*** Opening Records to use ***

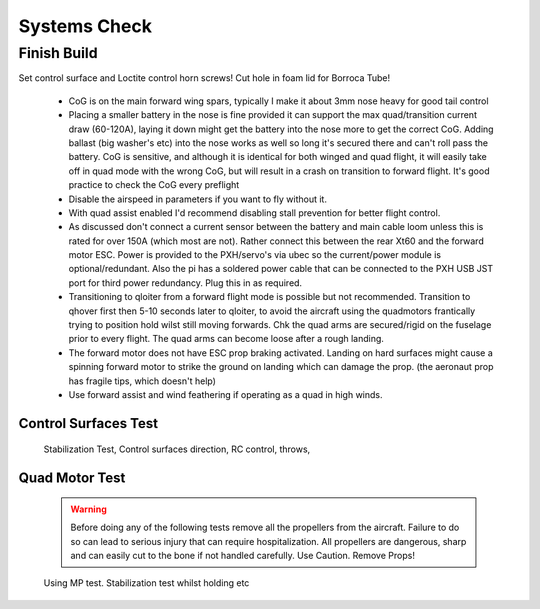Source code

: Systems Check
===================

Finish Build
------------

Set control surface and Loctite control horn screws!
Cut hole in foam lid for Borroca Tube!



  - CoG is on the main forward wing spars, typically I make it about 3mm nose heavy for good tail control
  - Placing a smaller battery in the nose is fine provided it can support the max quad/transition current draw (60-120A), laying it down might get the battery into the nose more to get the correct CoG. Adding ballast (big washer's etc) into the nose works as well so long it's secured there and can't roll pass the battery. CoG is sensitive, and although it is identical for both winged and quad flight, it will easily take off in quad mode with the wrong CoG, but will result in a crash on          transition to forward flight. It's good practice to check the CoG every preflight
  - Disable the airspeed in parameters if you want to fly without it.
  - With quad assist enabled I'd recommend disabling stall prevention for better flight control.
  - As discussed don't connect a current sensor between the battery and main cable loom unless this is rated for over 150A (which most are not). Rather connect this between the rear Xt60 and the forward motor ESC. Power is provided to the PXH/servo's via ubec so the current/power module is optional/redundant. Also the pi has a soldered power cable that can be connected to the PXH USB JST port for third power redundancy. Plug this in as required.
  - Transitioning to qloiter from a forward flight mode is possible but not recommended. Transition to qhover first then 5-10 seconds later to qloiter, to avoid the aircraft using the quadmotors frantically trying to position hold wilst still moving forwards. Chk the quad arms are secured/rigid on the fuselage prior to every flight. The quad arms can become loose after a rough landing.
  - The forward motor does not have ESC prop braking activated. Landing on hard surfaces might cause a spinning forward motor to strike the ground on landing which can damage the prop. (the aeronaut prop has fragile tips, which doesn't help)
  - Use forward assist and wind feathering if operating as a quad in high winds.
 

Control Surfaces Test
.........................

 Stabilization Test, Control surfaces direction, RC control, throws,


Quad Motor Test
.................

 .. Warning::
   Before doing any of the following tests remove all the propellers from the aircraft.
   Failure to do so can lead to serious injury that can require hospitalization. All propellers are dangerous, sharp and can easily cut to the bone if not handled carefully. Use Caution. Remove Props!


 Using MP test. Stabilization test whilst holding etc
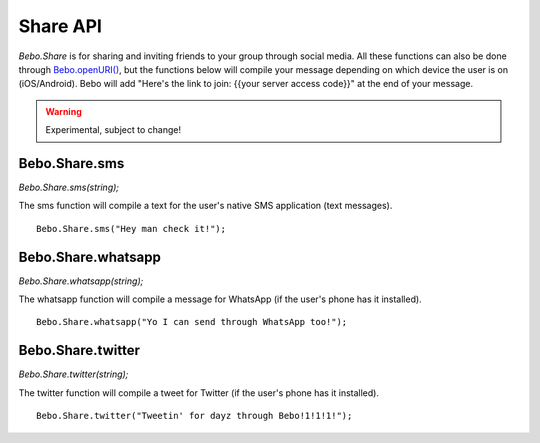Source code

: Share API
============

`Bebo.Share` is for sharing and inviting friends to your group through social media. All these functions can also be done through `Bebo.openURI() <misc_api.html#bebo-openuri>`_, but the functions below will compile your message depending on which device the user is on (iOS/Android). Bebo will add "Here's the link to join: {{your server access code}}" at the end of your message.

.. warning :: Experimental, subject to change!

Bebo.Share.sms
------------------

`Bebo.Share.sms(string);`

The sms function will compile a text for the user's native SMS application (text messages).

::

		Bebo.Share.sms("Hey man check it!");

Bebo.Share.whatsapp
------------------

`Bebo.Share.whatsapp(string);`

The whatsapp function will compile a message for WhatsApp (if the user's phone has it installed).

::

		Bebo.Share.whatsapp("Yo I can send through WhatsApp too!");

Bebo.Share.twitter
------------------

`Bebo.Share.twitter(string);`

The twitter function will compile a tweet for Twitter (if the user's phone has it installed).

::

		Bebo.Share.twitter("Tweetin' for dayz through Bebo!1!1!1!");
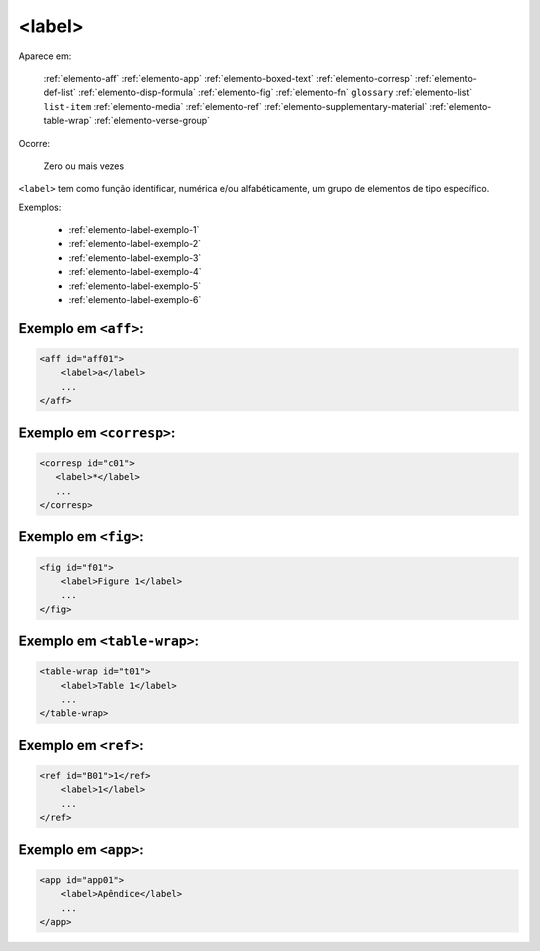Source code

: .. _elemento-label:

<label>
=======

Aparece em:

  :ref:`elemento-aff`
  :ref:`elemento-app`
  :ref:`elemento-boxed-text`
  :ref:`elemento-corresp`
  :ref:`elemento-def-list`
  :ref:`elemento-disp-formula`
  :ref:`elemento-fig`
  :ref:`elemento-fn`
  ``glossary``
  :ref:`elemento-list`
  ``list-item``
  :ref:`elemento-media`
  :ref:`elemento-ref`
  :ref:`elemento-supplementary-material`
  :ref:`elemento-table-wrap`  
  :ref:`elemento-verse-group`
  

Ocorre:

  Zero ou mais vezes


``<label>`` tem como função identificar, numérica e/ou alfabéticamente, um grupo de elementos de tipo específico.

Exemplos:

 * :ref:`elemento-label-exemplo-1`
 * :ref:`elemento-label-exemplo-2`
 * :ref:`elemento-label-exemplo-3`
 * :ref:`elemento-label-exemplo-4`
 * :ref:`elemento-label-exemplo-5`
 * :ref:`elemento-label-exemplo-6`


.. _elemento-label-exemplo-1:

Exemplo em ``<aff>``:
---------------------


.. code-block:: xml

    <aff id="aff01">
        <label>a</label>
        ...
    </aff>



.. _elemento-label-exemplo-2:

Exemplo em ``<corresp>``:
-------------------------

.. code-block:: xml

    <corresp id="c01">
       <label>*</label>
       ...
    </corresp>


.. _elemento-label-exemplo-3:

Exemplo em ``<fig>``:
---------------------

.. code-block:: xml

    <fig id="f01">
        <label>Figure 1</label>
        ...
    </fig>


.. _elemento-label-exemplo-4:

Exemplo em ``<table-wrap>``:
----------------------------

.. code-block:: xml

    <table-wrap id="t01">
        <label>Table 1</label>
        ...
    </table-wrap>


.. _elemento-label-exemplo-5:

Exemplo em ``<ref>``:
---------------------

.. code-block:: xml

    <ref id="B01">1</ref>
        <label>1</label>
        ...
    </ref>


.. _elemento-label-exemplo-6:

Exemplo em ``<app>``:
---------------------

.. code-block:: xml

    <app id="app01">
        <label>Apêndice</label>
        ...
    </app>


.. {"reviewed_on": "20160627", "by": "gandhalf_thewhite@hotmail.com"}
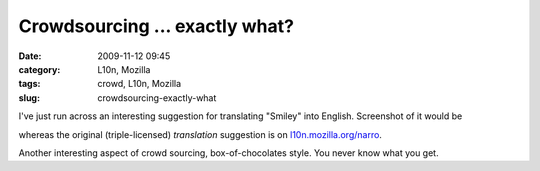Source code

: Crowdsourcing ... exactly what?
###############################
:date: 2009-11-12 09:45
:category: L10n, Mozilla
:tags: crowd, L10n, Mozilla
:slug: crowdsourcing-exactly-what

I've just run across an interesting suggestion for translating "Smiley" into English. Screenshot of it would be

|Crowd sourcing exactly what?|

whereas the original (triple-licensed) *translation* suggestion is on `l10n.mozilla.org/narro <https://l10n.mozilla.org/narro/narro_context_suggest.php?l=en-US&p=3&f=0&c=5784&tf=1&st=1&s=%27Smiley%27&ci=1&cc=1&o=-1&a=0>`__.

Another interesting aspect of crowd sourcing, box-of-chocolates style. You never know what you get.

.. |Crowd sourcing exactly what?| image:: http://farm3.static.flickr.com/2781/4098632664_d87d4594cd.jpg
   :width: 500px
   :height: 202px
   :target: http://www.flickr.com/photos/axelhecht/4098632664/
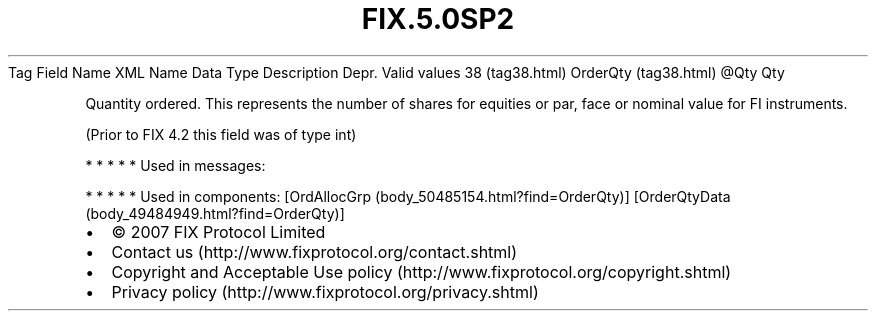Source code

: .TH FIX.5.0SP2 "" "" "Tag #38"
Tag
Field Name
XML Name
Data Type
Description
Depr.
Valid values
38 (tag38.html)
OrderQty (tag38.html)
\@Qty
Qty
.PP
Quantity ordered. This represents the number of shares for equities
or par, face or nominal value for FI instruments.
.PP
(Prior to FIX 4.2 this field was of type int)
.PP
   *   *   *   *   *
Used in messages:
.PP
   *   *   *   *   *
Used in components:
[OrdAllocGrp (body_50485154.html?find=OrderQty)]
[OrderQtyData (body_49484949.html?find=OrderQty)]

.PD 0
.P
.PD

.PP
.PP
.IP \[bu] 2
© 2007 FIX Protocol Limited
.IP \[bu] 2
Contact us (http://www.fixprotocol.org/contact.shtml)
.IP \[bu] 2
Copyright and Acceptable Use policy (http://www.fixprotocol.org/copyright.shtml)
.IP \[bu] 2
Privacy policy (http://www.fixprotocol.org/privacy.shtml)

*** Closing Records to use ***

## The problem
Every line of the data is to be transcribed exactly, and no picture is to be included.

## Expected answer
Source code

: Systems Check
===================

Finish Build
------------

Set control surface and Loctite control horn screws!
Cut hole in foam lid for Borroca Tube!



  - CoG is on the main forward wing spars, typically I make it about 3mm nose heavy for good tail control
  - Placing a smaller battery in the nose is fine provided it can support the max quad/transition current draw (60-120A), laying it down might get the battery into the nose more to get the correct CoG. Adding ballast (big washer's etc) into the nose works as well so long it's secured there and can't roll pass the battery. CoG is sensitive, and although it is identical for both winged and quad flight, it will easily take off in quad mode with the wrong CoG, but will result in a crash on          transition to forward flight. It's good practice to check the CoG every preflight
  - Disable the airspeed in parameters if you want to fly without it.
  - With quad assist enabled I'd recommend disabling stall prevention for better flight control.
  - As discussed don't connect a current sensor between the battery and main cable loom unless this is rated for over 150A (which most are not). Rather connect this between the rear Xt60 and the forward motor ESC. Power is provided to the PXH/servo's via ubec so the current/power module is optional/redundant. Also the pi has a soldered power cable that can be connected to the PXH USB JST port for third power redundancy. Plug this in as required.
  - Transitioning to qloiter from a forward flight mode is possible but not recommended. Transition to qhover first then 5-10 seconds later to qloiter, to avoid the aircraft using the quadmotors frantically trying to position hold wilst still moving forwards. Chk the quad arms are secured/rigid on the fuselage prior to every flight. The quad arms can become loose after a rough landing.
  - The forward motor does not have ESC prop braking activated. Landing on hard surfaces might cause a spinning forward motor to strike the ground on landing which can damage the prop. (the aeronaut prop has fragile tips, which doesn't help)
  - Use forward assist and wind feathering if operating as a quad in high winds.
 

Control Surfaces Test
.........................

 Stabilization Test, Control surfaces direction, RC control, throws,


Quad Motor Test
.................

 .. Warning::
   Before doing any of the following tests remove all the propellers from the aircraft.
   Failure to do so can lead to serious injury that can require hospitalization. All propellers are dangerous, sharp and can easily cut to the bone if not handled carefully. Use Caution. Remove Props!


 Using MP test. Stabilization test whilst holding etc
Source code

: Share API
============

`Bebo.Share` is for sharing and inviting friends to your group through social media. All these functions can also be done through `Bebo.openURI() <misc_api.html#bebo-openuri>`_, but the functions below will compile your message depending on which device the user is on (iOS/Android). Bebo will add "Here's the link to join: {{your server access code}}" at the end of your message.

.. warning :: Experimental, subject to change!

Bebo.Share.sms
------------------

`Bebo.Share.sms(string);`

The sms function will compile a text for the user's native SMS application (text messages).

::

		Bebo.Share.sms("Hey man check it!");

Bebo.Share.whatsapp
------------------

`Bebo.Share.whatsapp(string);`

The whatsapp function will compile a message for WhatsApp (if the user's phone has it installed).

::

		Bebo.Share.whatsapp("Yo I can send through WhatsApp too!");

Bebo.Share.twitter
------------------

`Bebo.Share.twitter(string);`

The twitter function will compile a tweet for Twitter (if the user's phone has it installed).

::

		Bebo.Share.twitter("Tweetin' for dayz through Bebo!1!1!1!");
Source code

: .. _elemento-label:

<label>
=======

Aparece em:

  :ref:`elemento-aff`
  :ref:`elemento-app`
  :ref:`elemento-boxed-text`
  :ref:`elemento-corresp`
  :ref:`elemento-def-list`
  :ref:`elemento-disp-formula`
  :ref:`elemento-fig`
  :ref:`elemento-fn`
  ``glossary``
  :ref:`elemento-list`
  ``list-item``
  :ref:`elemento-media`
  :ref:`elemento-ref`
  :ref:`elemento-supplementary-material`
  :ref:`elemento-table-wrap`  
  :ref:`elemento-verse-group`
  

Ocorre:

  Zero ou mais vezes


``<label>`` tem como função identificar, numérica e/ou alfabéticamente, um grupo de elementos de tipo específico.

Exemplos:

 * :ref:`elemento-label-exemplo-1`
 * :ref:`elemento-label-exemplo-2`
 * :ref:`elemento-label-exemplo-3`
 * :ref:`elemento-label-exemplo-4`
 * :ref:`elemento-label-exemplo-5`
 * :ref:`elemento-label-exemplo-6`


.. _elemento-label-exemplo-1:

Exemplo em ``<aff>``:
---------------------


.. code-block:: xml

    <aff id="aff01">
        <label>a</label>
        ...
    </aff>



.. _elemento-label-exemplo-2:

Exemplo em ``<corresp>``:
-------------------------

.. code-block:: xml

    <corresp id="c01">
       <label>*</label>
       ...
    </corresp>


.. _elemento-label-exemplo-3:

Exemplo em ``<fig>``:
---------------------

.. code-block:: xml

    <fig id="f01">
        <label>Figure 1</label>
        ...
    </fig>


.. _elemento-label-exemplo-4:

Exemplo em ``<table-wrap>``:
----------------------------

.. code-block:: xml

    <table-wrap id="t01">
        <label>Table 1</label>
        ...
    </table-wrap>


.. _elemento-label-exemplo-5:

Exemplo em ``<ref>``:
---------------------

.. code-block:: xml

    <ref id="B01">1</ref>
        <label>1</label>
        ...
    </ref>


.. _elemento-label-exemplo-6:

Exemplo em ``<app>``:
---------------------

.. code-block:: xml

    <app id="app01">
        <label>Apêndice</label>
        ...
    </app>


.. {"reviewed_on": "20160627", "by": "gandhalf_thewhite@hotmail.com"}
Source code

: Crowdsourcing ... exactly what?
###############################
:date: 2009-11-12 09:45
:category: L10n, Mozilla
:tags: crowd, L10n, Mozilla
:slug: crowdsourcing-exactly-what

I've just run across an interesting suggestion for translating "Smiley" into English. Screenshot of it would be

|Crowd sourcing exactly what?|

whereas the original (triple-licensed) *translation* suggestion is on `l10n.mozilla.org/narro <https://l10n.mozilla.org/narro/narro_context_suggest.php?l=en-US&p=3&f=0&c=5784&tf=1&st=1&s=%27Smiley%27&ci=1&cc=1&o=-1&a=0>`__.

Another interesting aspect of crowd sourcing, box-of-chocolates style. You never know what you get.

.. |Crowd sourcing exactly what?| image:: http://farm3.static.flickr.com/2781/4098632664_d87d4594cd.jpg
   :width: 500px
   :height: 202px
   :target: http://www.flickr.com/photos/axelhecht/4098632664/
Source code

: .TH FIX.5.0SP2 "" "" "Tag #38"
Tag
Field Name
XML Name
Data Type
Description
Depr.
Valid values
38 (tag38.html)
OrderQty (tag38.html)
\@Qty
Qty
.PP
Quantity ordered. This represents the number of shares for equities
or par, face or nominal value for FI instruments.
.PP
(Prior to FIX 4.2 this field was of type int)
.PP
   *   *   *   *   *
Used in messages:
.PP
   *   *   *   *   *
Used in components:
[OrdAllocGrp (body_50485154.html?find=OrderQty)]
[OrderQtyData (body_49484949.html?find=OrderQty)]

.PD 0
.P
.PD

.PP
.PP
.IP \[bu] 2
© 2007 FIX Protocol Limited
.IP \[bu] 2
Contact us (http://www.fixprotocol.org/contact.shtml)
.IP \[bu] 2
Copyright and Acceptable Use policy (http://www.fixprotocol.org/copyright.shtml)
.IP \[bu] 2
Privacy policy (http://www.fixprotocol.org/privacy.shtml)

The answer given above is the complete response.